Penerbit: Kepustakaan Populer Gramedia (KPG)

Terbit: 2009

Halaman: 282

Pancar.id – 9 dari Nadira berisi sembilan kumpulan cerita pendek (cerpen) yang dibuat oleh Leila S. Chudori. Empat dari sembilan cerita pendek itu sebenarnya telah dimuat di dua media; dua cerpen di majalah Matra dan dua cerpen lain di majalah Horison. Kumpulan cerpen ini boleh dibilang sangat lekat dengan getir dan kesedihan.

Nadira Suwandi, tokoh sentral dalam cerita ini, adalah seorang wartawan di majalah Tera. Nadira seakan-akan dipaksa untuk menerima kenyataan jika ibunya, Kemala, tewas bunuh diri di lantai rumah mereka sendiri. Kematian Kemala membuat Nadira bertanya-tanya sebab ibunya adalah pribadi yang ekspresif dan punya pikiran bebas.

Kematian Kemala memengaruhi Nadira, baik sebagai seorang anak, seorang istri, seorang kekasih, dan juga seorang wartawan. Kesedihan tersebut membuat ia melampiaskannya pada pekerjaan, dia bekerja tak kenal waktu dan tak pernah pulang ke rumah lantaran suasananya masih menggambarkan kematian ibunya. Dia jadi bulan-bulanan sebab sering bermalam di kolong meja kantor.

Utara Bayu, atasan Nadira di majalah Tera yang juga menaruh hati padanya kerap membiarkan Nadira larut dalam kesedihan. Berbanding terbalik dengan Niko, laki-laki yang kelak kemudian menjadi suaminya, membawa Nadira keluar dari kungkungan kesedihan tersebut. Sedikit-banyak Niko membuat Nadira lupa pada kematian ibunya. Namun, tanpa sadar Nadira juga menjadi bukan dirinya sendiri. Dia terlalu memaksakan diri agar cocok dengan Niko.

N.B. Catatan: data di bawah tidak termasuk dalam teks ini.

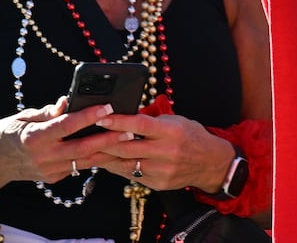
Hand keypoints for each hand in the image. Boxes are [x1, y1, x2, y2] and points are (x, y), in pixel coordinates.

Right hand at [0, 97, 131, 183]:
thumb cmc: (8, 133)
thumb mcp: (23, 117)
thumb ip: (47, 111)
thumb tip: (66, 100)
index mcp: (33, 138)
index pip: (66, 126)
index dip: (87, 116)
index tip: (106, 106)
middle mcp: (43, 157)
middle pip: (82, 148)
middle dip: (107, 138)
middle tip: (128, 128)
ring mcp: (49, 171)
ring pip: (84, 161)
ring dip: (107, 151)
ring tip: (128, 139)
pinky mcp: (54, 178)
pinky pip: (78, 167)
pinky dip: (95, 158)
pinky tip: (111, 149)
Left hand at [91, 111, 235, 192]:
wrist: (210, 163)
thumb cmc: (192, 136)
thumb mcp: (176, 120)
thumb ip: (152, 119)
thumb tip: (127, 113)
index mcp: (171, 131)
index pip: (140, 125)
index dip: (119, 121)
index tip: (101, 118)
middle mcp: (166, 152)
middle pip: (128, 148)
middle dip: (104, 142)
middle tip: (85, 136)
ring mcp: (162, 170)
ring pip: (126, 164)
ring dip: (106, 158)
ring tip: (89, 151)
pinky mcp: (158, 183)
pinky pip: (132, 175)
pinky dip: (119, 168)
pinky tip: (108, 162)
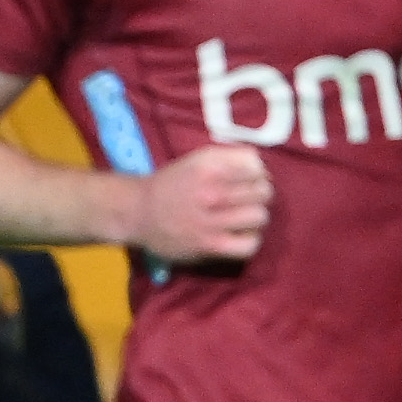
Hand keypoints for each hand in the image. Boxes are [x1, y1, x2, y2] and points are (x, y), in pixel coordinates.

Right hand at [130, 142, 273, 264]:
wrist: (138, 212)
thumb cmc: (171, 184)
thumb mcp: (198, 159)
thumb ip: (230, 157)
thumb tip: (261, 167)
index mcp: (210, 165)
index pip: (256, 166)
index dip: (258, 174)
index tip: (250, 181)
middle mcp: (212, 190)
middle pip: (263, 191)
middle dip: (260, 195)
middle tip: (248, 201)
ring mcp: (212, 219)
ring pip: (259, 216)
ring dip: (256, 218)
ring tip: (245, 219)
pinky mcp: (210, 245)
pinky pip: (249, 244)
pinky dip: (250, 240)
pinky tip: (241, 236)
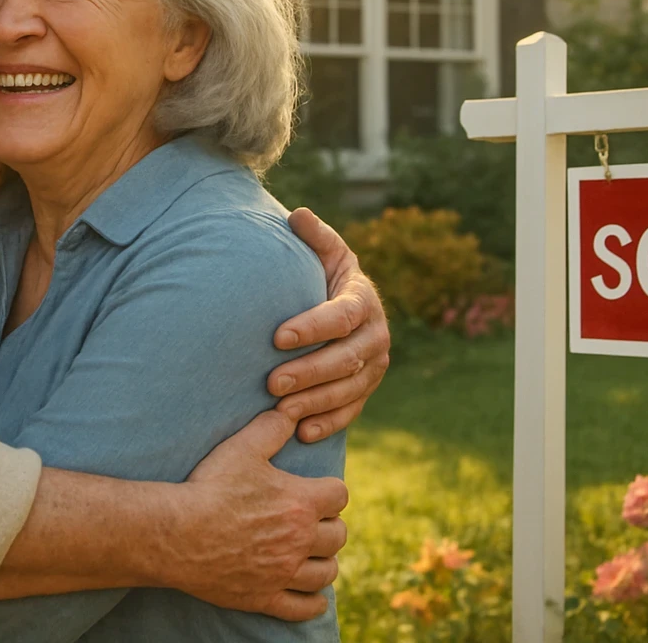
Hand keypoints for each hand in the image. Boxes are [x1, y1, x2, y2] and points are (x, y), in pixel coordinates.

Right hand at [174, 410, 347, 620]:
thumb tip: (289, 412)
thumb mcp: (241, 448)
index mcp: (300, 502)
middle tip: (314, 521)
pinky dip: (313, 603)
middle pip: (339, 535)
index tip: (317, 491)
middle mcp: (300, 540)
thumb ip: (270, 428)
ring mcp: (284, 572)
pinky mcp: (265, 597)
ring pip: (327, 572)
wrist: (177, 532)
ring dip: (325, 561)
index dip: (329, 491)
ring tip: (314, 555)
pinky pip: (303, 607)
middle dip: (330, 526)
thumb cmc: (210, 487)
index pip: (340, 495)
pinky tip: (314, 597)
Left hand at [270, 209, 390, 441]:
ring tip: (280, 410)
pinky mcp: (367, 389)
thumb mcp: (324, 253)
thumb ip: (313, 236)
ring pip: (349, 389)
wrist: (344, 306)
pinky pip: (352, 410)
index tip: (277, 336)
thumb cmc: (324, 275)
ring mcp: (375, 366)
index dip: (312, 327)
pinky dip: (329, 422)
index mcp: (363, 300)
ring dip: (315, 401)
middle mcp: (376, 335)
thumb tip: (298, 215)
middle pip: (346, 358)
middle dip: (309, 371)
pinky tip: (301, 432)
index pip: (342, 316)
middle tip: (271, 382)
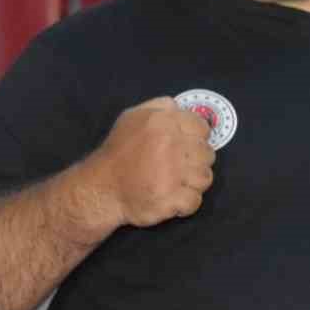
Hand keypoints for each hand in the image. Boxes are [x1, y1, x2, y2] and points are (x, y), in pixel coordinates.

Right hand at [88, 97, 214, 227]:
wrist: (101, 188)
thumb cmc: (118, 151)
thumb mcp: (134, 116)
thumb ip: (161, 106)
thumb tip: (182, 108)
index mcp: (164, 122)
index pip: (202, 128)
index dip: (197, 138)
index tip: (186, 147)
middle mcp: (172, 145)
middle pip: (207, 154)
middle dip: (196, 161)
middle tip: (179, 167)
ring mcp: (174, 174)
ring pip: (206, 178)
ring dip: (193, 182)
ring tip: (176, 183)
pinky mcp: (172, 199)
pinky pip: (195, 201)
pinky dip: (185, 203)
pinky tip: (172, 198)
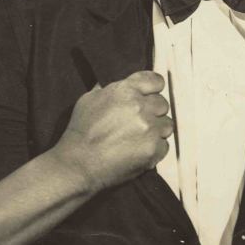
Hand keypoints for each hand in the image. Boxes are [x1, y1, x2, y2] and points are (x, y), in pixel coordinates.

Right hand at [50, 71, 172, 192]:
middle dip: (152, 112)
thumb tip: (121, 87)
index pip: (156, 81)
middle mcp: (139, 107)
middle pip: (162, 104)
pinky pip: (164, 145)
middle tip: (137, 122)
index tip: (150, 95)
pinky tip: (137, 150)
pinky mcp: (152, 150)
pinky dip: (154, 149)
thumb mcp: (88, 100)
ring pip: (166, 125)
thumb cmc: (80, 133)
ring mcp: (148, 129)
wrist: (77, 163)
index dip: (153, 89)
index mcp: (124, 91)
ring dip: (156, 130)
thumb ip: (110, 91)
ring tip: (137, 138)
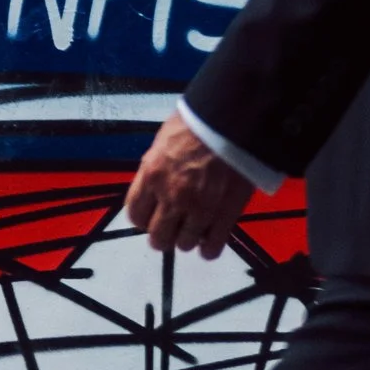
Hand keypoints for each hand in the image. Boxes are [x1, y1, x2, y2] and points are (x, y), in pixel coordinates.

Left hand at [125, 109, 253, 259]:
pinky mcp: (225, 215)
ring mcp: (199, 209)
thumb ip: (155, 168)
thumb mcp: (163, 140)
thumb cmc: (197, 123)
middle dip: (163, 235)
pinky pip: (212, 247)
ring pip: (184, 244)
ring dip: (187, 239)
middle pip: (158, 237)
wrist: (233, 119)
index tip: (150, 217)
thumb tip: (152, 183)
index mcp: (152, 175)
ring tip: (194, 230)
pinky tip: (209, 245)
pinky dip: (209, 249)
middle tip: (171, 228)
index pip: (135, 215)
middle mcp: (171, 197)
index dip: (143, 220)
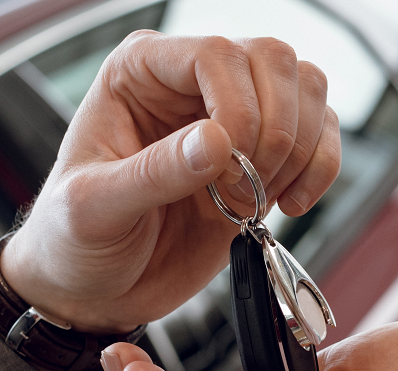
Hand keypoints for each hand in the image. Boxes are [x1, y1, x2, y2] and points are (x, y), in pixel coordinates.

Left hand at [3, 32, 340, 332]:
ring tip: (262, 196)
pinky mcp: (265, 156)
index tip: (227, 164)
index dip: (237, 106)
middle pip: (271, 61)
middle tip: (245, 186)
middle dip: (275, 129)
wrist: (96, 290)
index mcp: (139, 73)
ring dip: (301, 148)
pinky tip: (291, 203)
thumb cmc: (75, 240)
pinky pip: (321, 134)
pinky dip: (322, 168)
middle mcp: (191, 83)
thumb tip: (216, 141)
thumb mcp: (95, 209)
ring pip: (306, 88)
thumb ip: (153, 173)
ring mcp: (234, 116)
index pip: (213, 53)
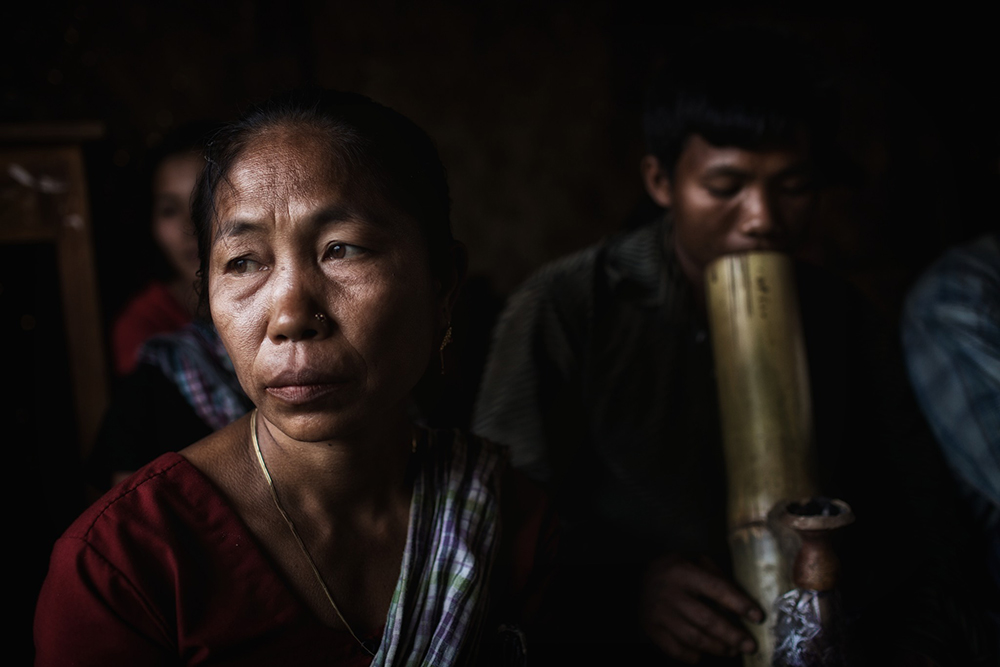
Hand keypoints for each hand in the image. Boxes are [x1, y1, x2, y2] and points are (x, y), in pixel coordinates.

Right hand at [640, 554, 763, 663]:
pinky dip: (695, 656)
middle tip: (750, 645)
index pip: (717, 589)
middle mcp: (670, 593)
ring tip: (733, 650)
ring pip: (694, 638)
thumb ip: (718, 577)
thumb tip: (743, 604)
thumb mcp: (695, 561)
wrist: (639, 579)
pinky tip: (705, 653)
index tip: (758, 617)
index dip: (739, 604)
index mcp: (684, 572)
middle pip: (707, 620)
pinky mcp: (652, 630)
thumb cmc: (676, 570)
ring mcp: (659, 614)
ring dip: (718, 648)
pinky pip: (677, 650)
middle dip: (733, 635)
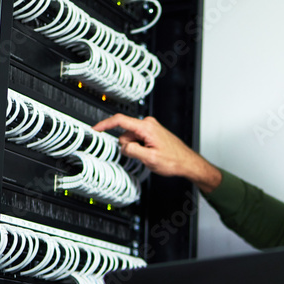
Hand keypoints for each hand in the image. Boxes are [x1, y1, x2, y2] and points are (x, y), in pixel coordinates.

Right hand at [93, 113, 221, 192]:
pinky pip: (138, 140)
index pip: (120, 121)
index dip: (105, 125)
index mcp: (146, 127)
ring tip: (150, 156)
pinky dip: (141, 148)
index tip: (96, 129)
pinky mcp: (152, 133)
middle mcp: (148, 124)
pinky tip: (152, 154)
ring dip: (136, 149)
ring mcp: (151, 128)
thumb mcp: (150, 159)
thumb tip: (123, 147)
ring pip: (131, 139)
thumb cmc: (174, 160)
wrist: (187, 162)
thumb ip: (132, 151)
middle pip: (125, 134)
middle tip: (143, 156)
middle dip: (128, 146)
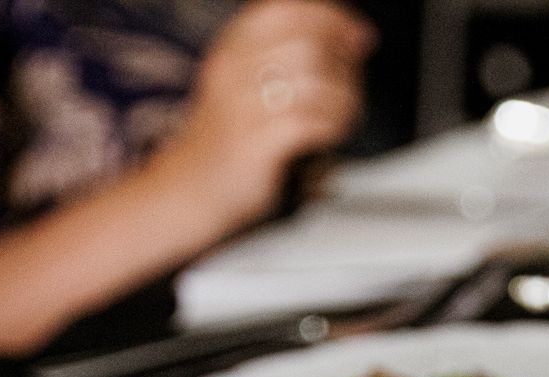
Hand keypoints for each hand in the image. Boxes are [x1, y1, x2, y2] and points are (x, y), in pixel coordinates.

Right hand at [156, 0, 374, 230]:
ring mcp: (243, 105)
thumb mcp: (248, 82)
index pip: (287, 9)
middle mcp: (234, 69)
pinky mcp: (256, 141)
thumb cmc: (229, 138)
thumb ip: (291, 56)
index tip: (359, 35)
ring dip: (345, 99)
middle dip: (346, 65)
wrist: (190, 187)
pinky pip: (311, 122)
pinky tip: (331, 135)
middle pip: (309, 43)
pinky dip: (333, 126)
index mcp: (233, 47)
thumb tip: (352, 37)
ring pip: (316, 82)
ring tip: (344, 116)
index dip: (332, 17)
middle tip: (353, 87)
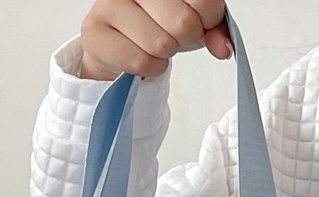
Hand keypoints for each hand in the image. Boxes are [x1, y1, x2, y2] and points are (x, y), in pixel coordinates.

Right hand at [79, 0, 230, 80]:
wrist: (118, 50)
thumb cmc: (155, 28)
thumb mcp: (193, 24)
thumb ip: (213, 29)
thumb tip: (223, 48)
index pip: (204, 1)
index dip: (207, 22)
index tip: (196, 23)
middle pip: (183, 22)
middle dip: (184, 39)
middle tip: (172, 37)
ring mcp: (109, 3)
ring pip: (160, 44)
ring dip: (163, 56)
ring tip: (153, 46)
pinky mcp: (95, 31)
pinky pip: (140, 61)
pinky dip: (149, 68)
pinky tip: (142, 58)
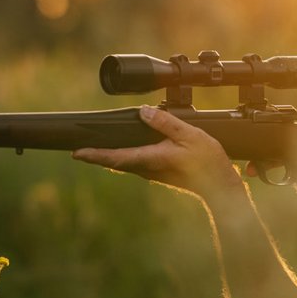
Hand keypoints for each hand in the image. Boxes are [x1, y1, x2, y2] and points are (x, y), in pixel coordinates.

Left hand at [72, 105, 242, 202]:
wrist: (219, 185)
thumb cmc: (207, 162)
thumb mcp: (189, 135)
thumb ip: (165, 123)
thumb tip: (143, 112)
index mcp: (151, 158)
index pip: (115, 157)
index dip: (94, 155)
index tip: (76, 152)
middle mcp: (147, 168)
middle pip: (115, 161)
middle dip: (96, 155)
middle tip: (78, 149)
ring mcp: (152, 172)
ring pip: (124, 163)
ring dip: (109, 156)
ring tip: (94, 148)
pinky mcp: (159, 173)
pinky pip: (135, 163)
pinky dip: (123, 156)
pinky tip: (124, 150)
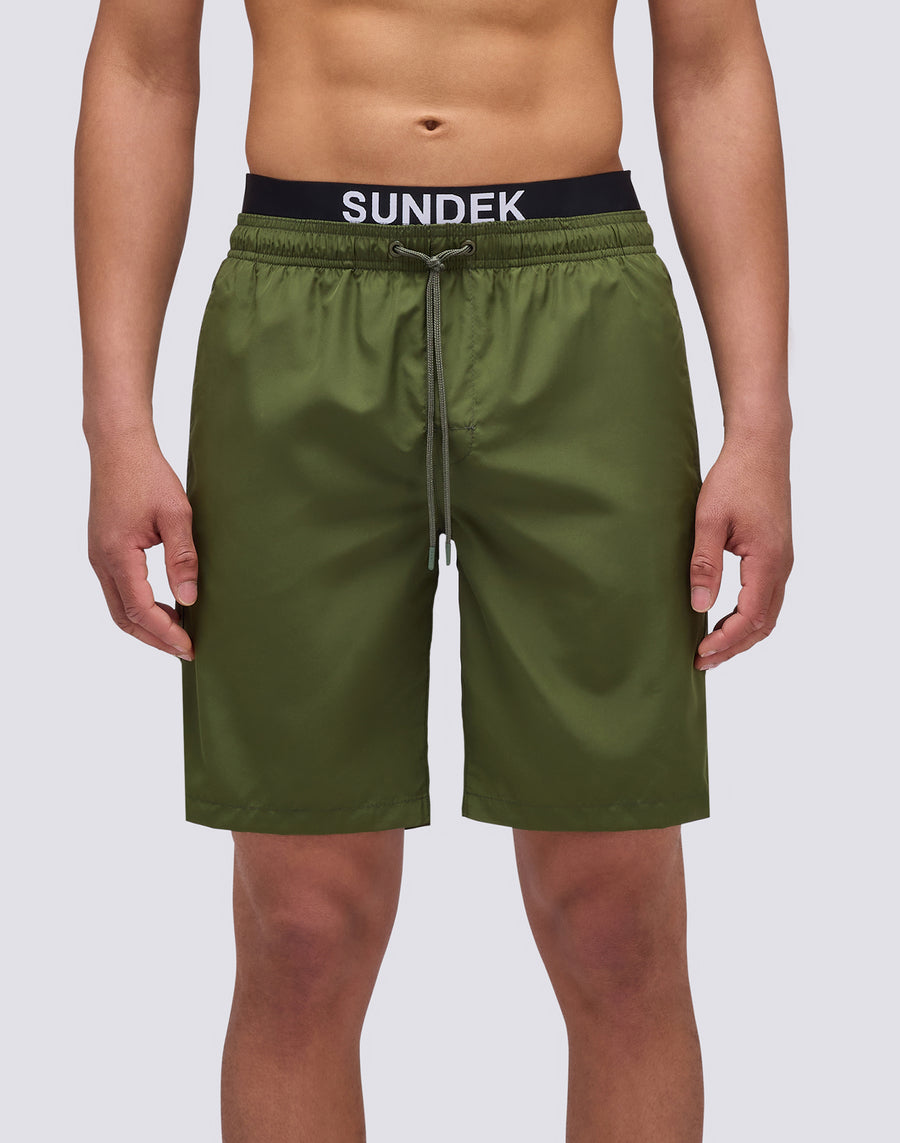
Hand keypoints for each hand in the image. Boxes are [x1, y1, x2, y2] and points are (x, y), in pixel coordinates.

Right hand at [87, 429, 197, 659]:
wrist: (119, 447)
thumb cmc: (148, 475)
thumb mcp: (177, 515)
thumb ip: (183, 558)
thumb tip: (189, 598)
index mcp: (117, 555)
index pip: (141, 610)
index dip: (166, 632)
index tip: (189, 646)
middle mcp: (101, 561)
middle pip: (124, 618)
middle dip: (155, 639)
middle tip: (185, 649)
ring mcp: (99, 557)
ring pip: (118, 607)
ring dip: (146, 624)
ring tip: (179, 631)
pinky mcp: (103, 550)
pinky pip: (118, 590)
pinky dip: (139, 605)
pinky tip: (165, 604)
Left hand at [689, 438, 792, 668]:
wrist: (760, 448)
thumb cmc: (733, 478)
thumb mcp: (709, 519)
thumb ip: (704, 563)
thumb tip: (699, 605)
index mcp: (767, 560)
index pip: (749, 617)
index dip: (725, 641)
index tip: (699, 653)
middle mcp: (782, 566)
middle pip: (763, 624)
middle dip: (733, 647)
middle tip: (701, 661)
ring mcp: (782, 561)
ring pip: (768, 614)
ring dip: (741, 635)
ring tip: (711, 649)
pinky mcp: (776, 554)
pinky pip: (767, 597)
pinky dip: (748, 617)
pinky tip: (725, 620)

Baca: Kambing dan Hujan; Sebuah Roman Dua Ormas dalam Satu Cinta

Buku ini banyak memuat konflik psikologis dari tiap tokohnya. Seperti dalam cerpen berjudul Nina dan Nadira, dimana Nina, kakak Nadira, menikah dengan Gilang Sukma yang bekerja sebagai koreografer. Gilang punya rekam jejak yang buruk; tiga kali menikah, tiga kali bercerai, dan punya pacar di mana-mana. Alasan Nina tetap mau dengan Gilang justru karena merasa tersaingi oleh Nadira yang berprestasi sejak masih remaja. Dengan Gilang yang merupakan seorang seniman besar membuat Nina merasa punya sesuatu untuk dibanggakan.

Kematian Kemala ibarat gerbang yang membuka konflik-konflik lain yang tersembunyi dalam kehidupan masing-masing tokoh yang berkaitan dengan keluarganya. Sehingga kesedihan dan kegetiran dalam buku ini bisa sangat dirasakan oleh pembaca. Penulis mahir membingkai konflik-konflik tersebut menjadi sesuatu yang bisa didalami dan ditelusuri.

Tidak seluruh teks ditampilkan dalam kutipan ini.